Dalle parti di Liverpool gira da sempre un aneddoto semi leggendario, secondo il quale nel febbraio del 1967 Bill Shankly venne fermato in macchina per un controllo di polizia, proprio mentre portava per la prima volta in città il giovanissimo Emlyn Hughes, e abbia risposto con il piglio e l’accento scozzese che lo hanno sempre contraddistinto agli agenti che gli chiedevano chi ci fosse in auto: “Non lo vedete? Questo è il futuro capitano della nazionale inglese!”. Non sappiamo quanto ci sia di vero e quanto di romanzato dietro la storia, quello che sappiamo con certezza però è che quel ragazzo capitano della nazionale lo diventerà davvero.
Diventerà anche capitano dei Reds, arrivato in sordina in un momento in cui il club vive un periodo di transizione prima dei futuri fasti degli anni ’70 e ’80.
Hughes- come racconta Alessio Abbruzzese – nasce a Barrow nell’antica contea del Lancashire, un posto grigio sul mare, grigio come la ghisa e l’acciaio che da quelle parti si producono in gran quantità.
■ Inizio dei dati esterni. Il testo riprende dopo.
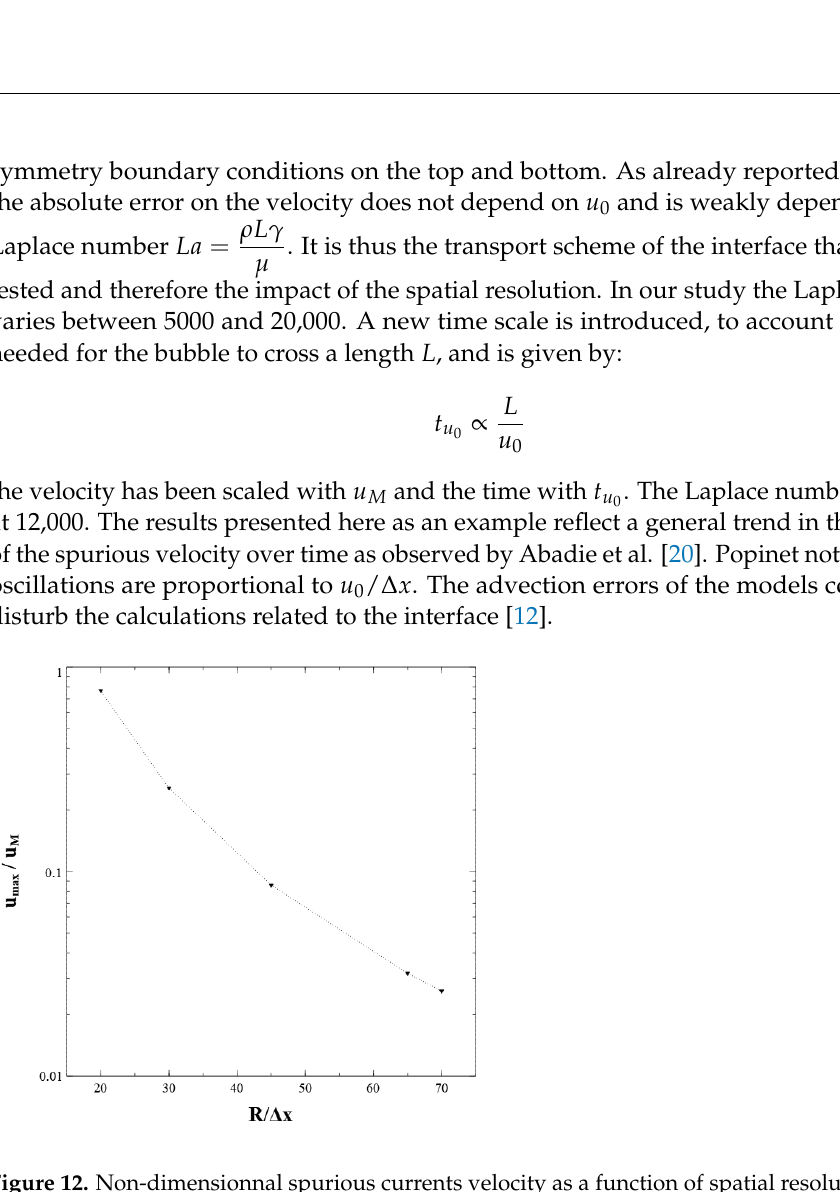
Figure 12. Non-dimensionnal spurious currents velocity as a function of spatial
A calcio inizia a giocare a Blackpool, una trentina di miglia più a sud, e subito gli addetti ai lavori si rendono conto di avere tra le mani un grande talento.
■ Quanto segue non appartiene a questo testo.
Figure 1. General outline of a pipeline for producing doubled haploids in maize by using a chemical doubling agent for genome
Il ragazzo è agonisticamente molto valido, non tira mai indietro la gamba, e anche tecnicamente non se la cava male.
Con i Tangerines viene utilizzato a centrocampo, quando ancora diciassettenne fa il suo esordio tra i professionisti. Non passa tanto tempo prima che si accorga di lui il Liverpool e lo porti ad Anfield Road, dove rimarrà per dodici anni, diventando una vera e propria leggenda del club e non solo. Negli anni della sua maturità calcistica nel Merseyside viene impiegato come difensore, ruolo in cui eccellerà anche in nazionale. Con la maglia dei Tre Leoni raggiunge un record particolare, riuscendo a diventare uno dei pochi calciatori ad averla indossata in tre decenni differenti.
La sua più grande storia d’amore, quella con il Liverpool, inizia in sordina: prima del 1973 di trofei non se ne parla, poi con la vittoria della First Division, ultimo atto di quello Shankly che lo aveva voluto e portato ad Anfield, il testimone viene passato a Bob Paisley che traghetta i Reds negli anni d’oro. Coppa Uefa, Coppa dei Campioni, e ancora tre volte campione d’Inghilterra, Hughes con la maglia rossa e la fascia al braccio vince tutto quello che si può vincere prima di salutare tutti nel 1979 e giocare ancora qualche anno tra Wolverhampton e Rotherham.
Se ne è andato nel novembre del 2004, sconfitto dalla malattia, accedendo di diritto nell’Olimpo del football.